Neighbors oppose proposed zoning change
Supporters and opponents of a proposed zoning ordinance amendment that would allow a business in what is now a residential section of East Three Notch Street spoke to the Andalusia City Council Tuesday night.
Sharyn and Cam Smith have petitioned the city to change property at the corner of East Three Notch and Roselane Drive from R-1 to B-1. Mrs. Smith plans to build and operate a State Farm business there.
Andalusia Planning and Development director Andy Wiggins explained that the city changed to corridor zoning, it allowed for businesses in that area, but the businesses would be subject to higher standards.
“This zoning carries a little bit more architectural standards,” he said. “The owners have to submit building plans and a site development plan.”
The owners would be required to erect buffers from residential neighbors, and to landscape the property, he said.
Wiggins said the site plan submitted by the Smiths includes an office that looks like a house, and parking for nine vehicles on the Roselane Drive side of the property.
Cam Smith addressed the council during its workshop session and said the proposed project looks like a home.

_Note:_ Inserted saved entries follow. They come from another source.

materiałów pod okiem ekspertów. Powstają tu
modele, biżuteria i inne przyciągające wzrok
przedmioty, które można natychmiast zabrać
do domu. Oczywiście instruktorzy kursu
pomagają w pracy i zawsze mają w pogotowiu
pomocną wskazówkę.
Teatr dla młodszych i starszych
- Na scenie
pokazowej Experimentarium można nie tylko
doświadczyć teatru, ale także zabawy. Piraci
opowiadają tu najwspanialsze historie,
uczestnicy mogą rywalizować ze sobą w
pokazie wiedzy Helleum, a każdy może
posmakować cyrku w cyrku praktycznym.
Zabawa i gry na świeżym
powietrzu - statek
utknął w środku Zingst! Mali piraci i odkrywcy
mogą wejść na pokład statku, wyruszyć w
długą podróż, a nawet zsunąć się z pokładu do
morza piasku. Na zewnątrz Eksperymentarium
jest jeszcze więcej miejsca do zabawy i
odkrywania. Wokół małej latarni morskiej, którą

“My wife specifically did not want a metal building with a glass front,” he said. “We want it to look nice, to be good neighbors, and keep it well maintained.”

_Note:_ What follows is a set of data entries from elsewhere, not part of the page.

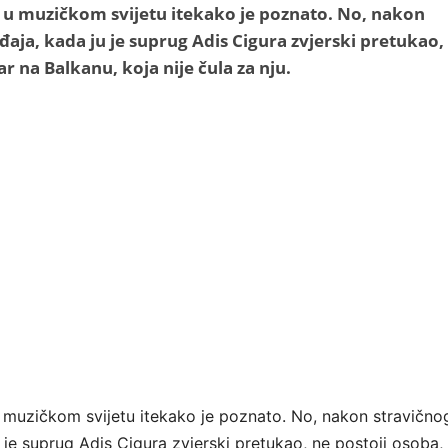
ć u muzičkom svijetu itekako je poznato. No, nakon
aja, kada ju je suprug Adis Cigura zvjerski pretukao,
ar na Balkanu, koja nije čula za nju.
u muzičkom svijetu itekako je poznato. No, nakon stravično
 je suprug Adis Cigura zvjerski pretukao, ne postoji osoba,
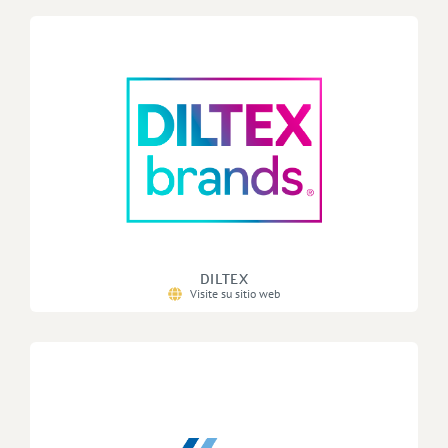
DILTEX
Visite su sitio web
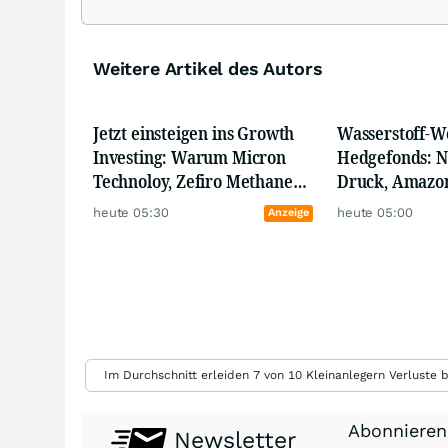
Unternehmen aus allen Teilen der Welt veröffentlichen.
Wir suchen nach Informationen und kommentieren aktuelle 
Weitere Artikel des Autors
Die Zahl 3 spielt dabei eine konzeptionelle Rolle:
I. je Kommentar werden 3 Unternehmen genannt,
II. mindestens 3 Themen oder Trends werden erwähnt,
Jetzt einsteigen ins Growth
Wasserstoff-W
III. die Kommentare umfassen jeweils eine Lesedauer von w
Investing: Warum Micron
Hedgefonds: N
Technoloy, Zefiro Methane
Druck, Amazon
Wir wünschen gute Unterhaltung und viel Erfolg an der Bör
und Bloom Energy Ihr
First Hydrogen
heute 05:30
heute 05:00
Anzeige
Portfolio beflügeln können
vielversprech
Im Durchschnitt erleiden 7 von 10 Kleinanlegern Verluste b
Abonnieren
Newsletter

The property would have a sign, he said, adding that it would be lighted, but low profile; not elevated.
Herb and Lisa Riedel, who live in the residential section of East Three Notch, also attended the workshop and Herb Riedel said he and other neighbors oppose the proposed rezoning.
“We live about a block from where this lot is located,” Riedel said. “Once I realized that this was in the works, I talked to some of the neighbors. A number of people I talked to, share concern about businesses encroaching into area of East Three Notch that is now residential.
“I have no concern personally about Mr. or Mrs. Smith and their intentions to have an attractive facility and maintain it well,” he said.
“As a resident and citizen and taxpayer, I believe this is not good for my property value,” Riedel said. “If we are going to have zoning, let’s keep it residential.
Two other neighbors also attended the council meeting, but did not speak. Each side will have another chance to speak before the council votes on the issue at its Nov. 5 meeting. State law requires that ordinances and amendments to ordinances have two readings before being voted upon, unless a governing body votes unanimously to suspend the rules.